I believe that if I hear the music in my heard as I play, I would have a clear direction of what I wanted to express and could have perform much better. So, I agree with you.
However, I was also affected by my nervousness and wasn’t 100% concentrating in the music. I was taking notice when the examiner was looking up, when he was looking down again writing his comments…. silly me!
but if you practice as I mention (as well a smyriad other ways...) then yoiu leanr to recognize that two things cannot exist simul;taneously as you perform. Your focus is on the music in your head and the nervousnes shas no place to exist.
Incidnetally, if you wnat to get a more consistent vibrato in the cantelina you might find it helpfukl to break what I consider a fairly importnat rule. taht is, watch your left hand to see the vibrato continues. Usually I am against watching the left hand at all.
Why is watching the hand mot a good idea?
From Ben Clapton
Posted on September 20, 2006 at 8:27 AM
Buri, if I ever meet you, I must buy you a drink. You always have something extreemly useful to say, and even though you don't know what's going on in my life, it always seems to be just what I'm looking for at that time.
How does prune juice sound?
"The brain has so much time to process all the complex data necessary that memorizing is automatic"
I love this statement!

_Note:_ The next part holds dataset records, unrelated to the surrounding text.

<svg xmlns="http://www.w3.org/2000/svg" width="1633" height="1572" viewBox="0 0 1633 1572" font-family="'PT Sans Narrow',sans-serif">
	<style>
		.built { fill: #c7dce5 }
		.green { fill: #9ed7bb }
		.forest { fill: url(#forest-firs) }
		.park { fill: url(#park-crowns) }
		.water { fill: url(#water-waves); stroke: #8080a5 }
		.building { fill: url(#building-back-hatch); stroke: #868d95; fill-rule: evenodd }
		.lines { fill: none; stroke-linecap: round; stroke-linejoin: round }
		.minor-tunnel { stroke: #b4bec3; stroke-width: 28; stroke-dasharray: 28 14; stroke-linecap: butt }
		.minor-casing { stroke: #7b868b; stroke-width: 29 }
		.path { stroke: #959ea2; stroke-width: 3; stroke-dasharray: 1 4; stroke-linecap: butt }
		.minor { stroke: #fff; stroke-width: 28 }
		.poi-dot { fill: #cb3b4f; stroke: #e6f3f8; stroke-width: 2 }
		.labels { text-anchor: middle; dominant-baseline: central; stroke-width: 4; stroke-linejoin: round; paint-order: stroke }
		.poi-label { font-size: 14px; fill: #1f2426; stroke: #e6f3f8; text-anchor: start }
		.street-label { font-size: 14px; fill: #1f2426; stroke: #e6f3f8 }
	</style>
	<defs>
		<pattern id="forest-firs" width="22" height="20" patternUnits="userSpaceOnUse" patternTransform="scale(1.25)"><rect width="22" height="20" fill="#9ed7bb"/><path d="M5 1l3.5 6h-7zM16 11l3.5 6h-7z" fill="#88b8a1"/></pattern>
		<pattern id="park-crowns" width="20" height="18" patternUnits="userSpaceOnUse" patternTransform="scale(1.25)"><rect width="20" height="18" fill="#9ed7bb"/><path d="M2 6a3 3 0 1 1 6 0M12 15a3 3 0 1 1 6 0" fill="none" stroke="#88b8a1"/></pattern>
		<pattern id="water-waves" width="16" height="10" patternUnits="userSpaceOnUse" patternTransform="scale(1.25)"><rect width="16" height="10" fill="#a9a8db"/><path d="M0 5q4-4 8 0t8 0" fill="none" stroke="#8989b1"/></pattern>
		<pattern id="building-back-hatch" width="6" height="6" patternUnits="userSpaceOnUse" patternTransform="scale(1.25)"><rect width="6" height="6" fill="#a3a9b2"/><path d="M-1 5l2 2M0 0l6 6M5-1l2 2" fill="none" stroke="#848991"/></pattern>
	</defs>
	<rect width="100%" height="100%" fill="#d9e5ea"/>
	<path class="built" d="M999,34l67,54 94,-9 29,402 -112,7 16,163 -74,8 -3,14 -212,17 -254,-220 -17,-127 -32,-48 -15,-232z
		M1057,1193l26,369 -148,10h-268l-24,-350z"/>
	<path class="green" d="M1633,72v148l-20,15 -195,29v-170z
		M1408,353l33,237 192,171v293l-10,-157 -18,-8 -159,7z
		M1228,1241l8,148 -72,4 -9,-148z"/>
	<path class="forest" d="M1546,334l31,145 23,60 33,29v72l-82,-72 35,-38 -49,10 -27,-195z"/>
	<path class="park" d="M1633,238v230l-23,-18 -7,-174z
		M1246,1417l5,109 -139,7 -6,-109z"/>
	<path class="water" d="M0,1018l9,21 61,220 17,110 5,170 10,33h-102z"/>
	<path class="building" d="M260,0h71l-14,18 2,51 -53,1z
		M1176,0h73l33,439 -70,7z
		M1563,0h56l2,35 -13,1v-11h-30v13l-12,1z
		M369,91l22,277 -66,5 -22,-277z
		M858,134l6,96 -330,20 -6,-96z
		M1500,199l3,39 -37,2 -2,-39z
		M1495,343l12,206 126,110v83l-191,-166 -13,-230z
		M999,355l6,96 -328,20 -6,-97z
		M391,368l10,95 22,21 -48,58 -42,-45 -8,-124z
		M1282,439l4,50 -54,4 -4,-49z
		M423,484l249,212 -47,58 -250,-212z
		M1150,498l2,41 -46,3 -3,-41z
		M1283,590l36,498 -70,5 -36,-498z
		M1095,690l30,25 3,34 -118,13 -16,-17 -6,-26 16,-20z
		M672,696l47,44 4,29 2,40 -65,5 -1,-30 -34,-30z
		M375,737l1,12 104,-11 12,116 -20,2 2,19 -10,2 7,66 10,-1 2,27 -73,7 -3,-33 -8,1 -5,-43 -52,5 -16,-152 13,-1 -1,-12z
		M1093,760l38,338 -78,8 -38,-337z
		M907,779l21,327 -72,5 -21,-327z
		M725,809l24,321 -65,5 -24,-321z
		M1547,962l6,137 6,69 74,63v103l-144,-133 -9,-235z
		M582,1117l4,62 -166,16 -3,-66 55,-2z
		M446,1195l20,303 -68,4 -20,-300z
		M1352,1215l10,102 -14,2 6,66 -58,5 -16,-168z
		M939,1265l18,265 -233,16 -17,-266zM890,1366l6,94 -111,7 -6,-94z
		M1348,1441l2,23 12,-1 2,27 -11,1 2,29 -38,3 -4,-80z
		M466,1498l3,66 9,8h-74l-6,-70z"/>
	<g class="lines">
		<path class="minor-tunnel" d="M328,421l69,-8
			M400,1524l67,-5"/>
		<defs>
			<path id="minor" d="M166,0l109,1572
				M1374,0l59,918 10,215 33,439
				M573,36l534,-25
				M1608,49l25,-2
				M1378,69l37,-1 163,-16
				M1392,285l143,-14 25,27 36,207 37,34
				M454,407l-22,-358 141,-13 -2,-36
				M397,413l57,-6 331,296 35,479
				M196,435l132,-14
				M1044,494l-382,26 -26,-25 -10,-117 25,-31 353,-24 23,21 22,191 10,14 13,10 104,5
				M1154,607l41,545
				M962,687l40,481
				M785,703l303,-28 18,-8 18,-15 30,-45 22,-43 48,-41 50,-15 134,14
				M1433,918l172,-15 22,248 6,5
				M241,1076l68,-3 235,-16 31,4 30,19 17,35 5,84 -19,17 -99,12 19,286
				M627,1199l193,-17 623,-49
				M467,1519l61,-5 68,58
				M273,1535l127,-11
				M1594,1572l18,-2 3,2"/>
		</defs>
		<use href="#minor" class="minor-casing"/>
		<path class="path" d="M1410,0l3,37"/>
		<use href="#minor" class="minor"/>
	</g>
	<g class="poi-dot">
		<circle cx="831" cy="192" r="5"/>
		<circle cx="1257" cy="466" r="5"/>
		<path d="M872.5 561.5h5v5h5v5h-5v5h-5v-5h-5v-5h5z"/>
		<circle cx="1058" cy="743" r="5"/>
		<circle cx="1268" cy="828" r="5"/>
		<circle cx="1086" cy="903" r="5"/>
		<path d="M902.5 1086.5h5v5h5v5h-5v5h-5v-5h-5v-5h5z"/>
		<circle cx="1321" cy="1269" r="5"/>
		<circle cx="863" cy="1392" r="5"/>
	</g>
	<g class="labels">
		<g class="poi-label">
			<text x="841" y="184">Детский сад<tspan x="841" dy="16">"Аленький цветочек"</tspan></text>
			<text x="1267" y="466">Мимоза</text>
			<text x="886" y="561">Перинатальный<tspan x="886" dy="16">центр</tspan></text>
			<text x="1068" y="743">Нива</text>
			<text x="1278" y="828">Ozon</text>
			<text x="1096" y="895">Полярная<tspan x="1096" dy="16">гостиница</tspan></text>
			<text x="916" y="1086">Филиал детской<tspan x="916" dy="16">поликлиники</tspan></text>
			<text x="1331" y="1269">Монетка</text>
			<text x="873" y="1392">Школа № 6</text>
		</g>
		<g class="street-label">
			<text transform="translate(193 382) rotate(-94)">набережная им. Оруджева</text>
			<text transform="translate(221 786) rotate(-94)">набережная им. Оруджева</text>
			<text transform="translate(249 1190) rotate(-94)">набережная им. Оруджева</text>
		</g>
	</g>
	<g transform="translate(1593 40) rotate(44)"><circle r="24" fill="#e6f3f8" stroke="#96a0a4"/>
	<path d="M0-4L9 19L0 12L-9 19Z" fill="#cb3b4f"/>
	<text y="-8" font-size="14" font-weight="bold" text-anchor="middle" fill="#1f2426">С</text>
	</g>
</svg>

So true
And that is why you should practice slowly.
Your insights are always very useful. :)
Hey Buri. You know I used to keep a folder of print-outs of your wisdoms? I found it when I was organizing my music library this summer. You do have useful things to say! Anyhow. Can I print this off and hang in on the "strings" board at MTSU? Would it be offensive if I corrected the typos? He he. I know your brain just works so incredibly fast that for the fingers to keep up all the time!
From bill Pratt
Posted on September 20, 2006 at 8:32 PM
How do you get intelligble spelling working from a hirigana keyboard anyway?

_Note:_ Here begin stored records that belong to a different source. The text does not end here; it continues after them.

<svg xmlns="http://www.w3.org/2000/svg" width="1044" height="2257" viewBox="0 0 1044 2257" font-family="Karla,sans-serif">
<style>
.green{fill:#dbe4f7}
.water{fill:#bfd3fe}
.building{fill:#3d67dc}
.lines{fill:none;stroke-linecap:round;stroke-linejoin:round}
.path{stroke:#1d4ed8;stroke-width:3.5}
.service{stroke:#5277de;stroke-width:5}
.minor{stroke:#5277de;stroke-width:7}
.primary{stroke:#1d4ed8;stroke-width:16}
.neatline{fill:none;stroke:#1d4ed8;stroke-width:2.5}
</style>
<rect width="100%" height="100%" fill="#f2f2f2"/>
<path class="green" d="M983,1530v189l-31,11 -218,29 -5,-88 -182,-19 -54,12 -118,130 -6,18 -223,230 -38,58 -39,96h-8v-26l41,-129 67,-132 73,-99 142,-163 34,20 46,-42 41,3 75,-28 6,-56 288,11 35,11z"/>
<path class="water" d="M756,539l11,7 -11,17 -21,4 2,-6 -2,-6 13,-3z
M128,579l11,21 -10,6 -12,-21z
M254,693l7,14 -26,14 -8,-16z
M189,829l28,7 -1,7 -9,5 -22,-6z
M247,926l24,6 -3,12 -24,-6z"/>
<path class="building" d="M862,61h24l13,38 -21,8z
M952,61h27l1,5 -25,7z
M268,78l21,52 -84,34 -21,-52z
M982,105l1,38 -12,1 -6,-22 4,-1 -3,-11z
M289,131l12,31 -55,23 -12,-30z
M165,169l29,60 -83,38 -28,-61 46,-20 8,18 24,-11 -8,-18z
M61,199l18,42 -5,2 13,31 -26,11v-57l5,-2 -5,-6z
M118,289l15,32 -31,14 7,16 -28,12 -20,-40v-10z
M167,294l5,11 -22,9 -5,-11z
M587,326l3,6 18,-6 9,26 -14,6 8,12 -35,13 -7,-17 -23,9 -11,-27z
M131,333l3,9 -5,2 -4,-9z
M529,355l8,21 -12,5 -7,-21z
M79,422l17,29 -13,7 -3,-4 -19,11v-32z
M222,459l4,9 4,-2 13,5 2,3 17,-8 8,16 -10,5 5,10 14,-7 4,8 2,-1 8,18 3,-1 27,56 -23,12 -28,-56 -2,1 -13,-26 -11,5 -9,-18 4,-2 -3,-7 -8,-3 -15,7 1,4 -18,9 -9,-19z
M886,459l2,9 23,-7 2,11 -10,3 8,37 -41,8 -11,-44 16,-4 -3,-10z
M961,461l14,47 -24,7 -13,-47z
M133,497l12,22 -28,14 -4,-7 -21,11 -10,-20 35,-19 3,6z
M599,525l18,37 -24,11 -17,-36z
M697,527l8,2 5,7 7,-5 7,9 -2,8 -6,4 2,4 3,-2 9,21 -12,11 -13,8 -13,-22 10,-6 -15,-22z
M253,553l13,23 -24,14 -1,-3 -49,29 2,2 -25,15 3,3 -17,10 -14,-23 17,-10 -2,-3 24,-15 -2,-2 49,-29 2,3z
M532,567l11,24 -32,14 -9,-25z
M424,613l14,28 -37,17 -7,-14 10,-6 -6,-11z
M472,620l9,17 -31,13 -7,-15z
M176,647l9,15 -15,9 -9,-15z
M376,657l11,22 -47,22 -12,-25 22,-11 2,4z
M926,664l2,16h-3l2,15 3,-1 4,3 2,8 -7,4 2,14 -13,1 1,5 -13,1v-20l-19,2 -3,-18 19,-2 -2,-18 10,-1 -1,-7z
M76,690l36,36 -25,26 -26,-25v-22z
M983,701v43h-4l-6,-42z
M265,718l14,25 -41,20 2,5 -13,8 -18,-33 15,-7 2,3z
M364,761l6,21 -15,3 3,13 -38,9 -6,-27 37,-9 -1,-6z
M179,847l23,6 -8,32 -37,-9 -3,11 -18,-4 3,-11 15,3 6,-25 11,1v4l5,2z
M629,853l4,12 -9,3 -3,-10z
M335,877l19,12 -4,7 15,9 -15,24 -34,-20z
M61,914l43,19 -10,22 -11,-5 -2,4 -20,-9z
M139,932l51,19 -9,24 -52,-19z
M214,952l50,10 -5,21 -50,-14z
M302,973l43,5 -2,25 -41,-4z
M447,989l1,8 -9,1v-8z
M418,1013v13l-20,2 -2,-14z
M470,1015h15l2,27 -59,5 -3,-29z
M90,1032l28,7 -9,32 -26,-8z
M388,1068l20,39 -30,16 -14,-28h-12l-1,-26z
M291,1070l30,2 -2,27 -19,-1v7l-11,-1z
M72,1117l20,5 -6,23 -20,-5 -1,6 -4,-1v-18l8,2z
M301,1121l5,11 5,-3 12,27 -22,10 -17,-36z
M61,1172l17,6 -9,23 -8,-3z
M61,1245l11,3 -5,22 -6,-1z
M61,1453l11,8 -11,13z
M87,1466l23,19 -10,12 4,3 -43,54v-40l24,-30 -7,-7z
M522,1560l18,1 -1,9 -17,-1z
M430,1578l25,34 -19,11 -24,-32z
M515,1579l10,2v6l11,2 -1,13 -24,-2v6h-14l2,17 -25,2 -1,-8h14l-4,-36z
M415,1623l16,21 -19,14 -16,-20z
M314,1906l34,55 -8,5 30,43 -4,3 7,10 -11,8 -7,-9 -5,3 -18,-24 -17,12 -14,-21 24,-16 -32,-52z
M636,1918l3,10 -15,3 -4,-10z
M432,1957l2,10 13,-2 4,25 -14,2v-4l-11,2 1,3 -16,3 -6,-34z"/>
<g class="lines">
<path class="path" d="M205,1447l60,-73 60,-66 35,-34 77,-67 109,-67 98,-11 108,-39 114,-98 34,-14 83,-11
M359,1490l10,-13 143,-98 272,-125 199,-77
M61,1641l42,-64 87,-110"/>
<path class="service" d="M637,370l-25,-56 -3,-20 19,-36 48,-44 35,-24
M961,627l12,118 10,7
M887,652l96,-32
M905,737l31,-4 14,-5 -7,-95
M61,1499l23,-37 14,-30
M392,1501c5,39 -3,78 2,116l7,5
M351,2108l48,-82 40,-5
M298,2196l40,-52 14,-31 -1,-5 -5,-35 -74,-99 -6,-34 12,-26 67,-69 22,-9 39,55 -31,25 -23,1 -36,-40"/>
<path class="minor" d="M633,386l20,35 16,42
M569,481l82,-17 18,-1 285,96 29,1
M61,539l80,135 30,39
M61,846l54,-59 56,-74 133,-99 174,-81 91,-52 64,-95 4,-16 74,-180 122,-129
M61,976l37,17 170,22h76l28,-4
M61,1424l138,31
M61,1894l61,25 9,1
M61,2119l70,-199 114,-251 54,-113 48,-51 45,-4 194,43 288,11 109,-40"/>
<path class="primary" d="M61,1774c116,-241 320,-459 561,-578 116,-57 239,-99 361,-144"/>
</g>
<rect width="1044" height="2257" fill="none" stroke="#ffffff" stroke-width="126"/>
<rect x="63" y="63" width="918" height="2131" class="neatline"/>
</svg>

watching the left hand triggers the wrong brain think and generally screws you up. The main point of observation within a wide but soft field of vision is the point of contact of the bow.
Of course there are some excpetions to this but in this instance I have only ever come across one top clas splayer who watches the left hand- Oleg Kryla.
From Karin Lin
Posted on September 20, 2006 at 9:55 PM
Ditto what Ben and Jennifer said, Buri. I know that my biggest obstacle to efficient practicing is my tendency to go on "auto-pilot" and have the notes go from paper to fingers to ear without ever going through my brain
. Sometimes I play a whole page before realizing that I have no idea what I've played or how well in tune and rhythm it was.
My teacher, a former student of Burton Kaplan, always says, "Make it your own" whether it's about scales or etudes or pieces. You need to improvise, mess around with it, do whatever it takes so that you are conscious of what you are doing.
I agree with all above posts. Great insight! One more thing to add to my daughter's practice.
In all seriousness and with all due respect, have you ever considered writing a book? Or moving to LA so I can at least apply for lessons?